Task requirements: All lines in the data that hold the word "Table" need copying.

Given information:
--------------------------------

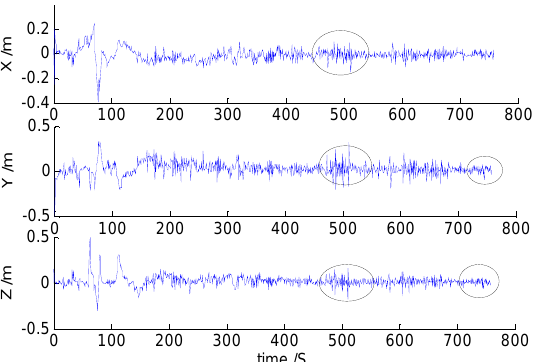
Figure 4. The position error of SVD-RCKF (  = 1) in case 1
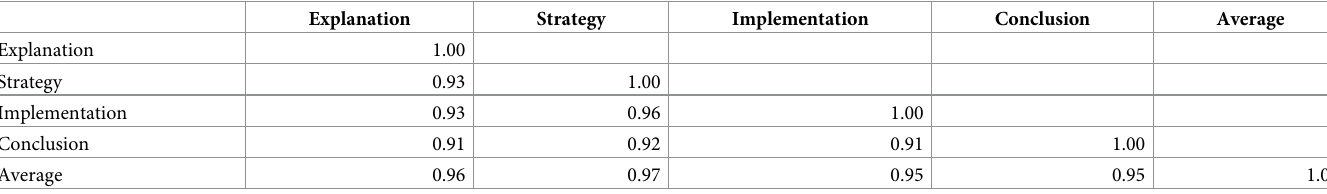
Table 3. Internal consistency of criteria for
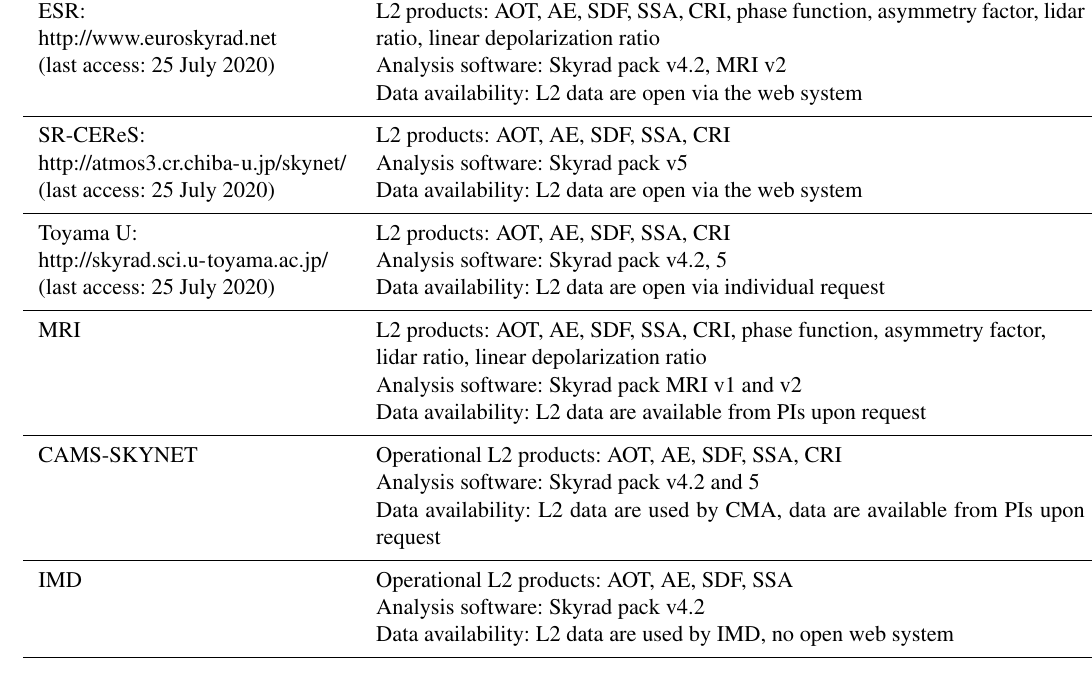
Table 2. Geophysical parameter products, versions of Skyrad pack, and availability of the known data archives. ESR: L2 products: AOT, AE, SDF, SSA, CRI, phase function, asymmetry factor, lidar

--------------------------------

Task answer:
Table 3. Internal consistency of criteria for
Table 2. Geophysical parameter products, versions of Skyrad pack, and availability of the known data archives. ESR: L2 products: AOT, AE, SDF, SSA, CRI, phase function, asymmetry factor, lidar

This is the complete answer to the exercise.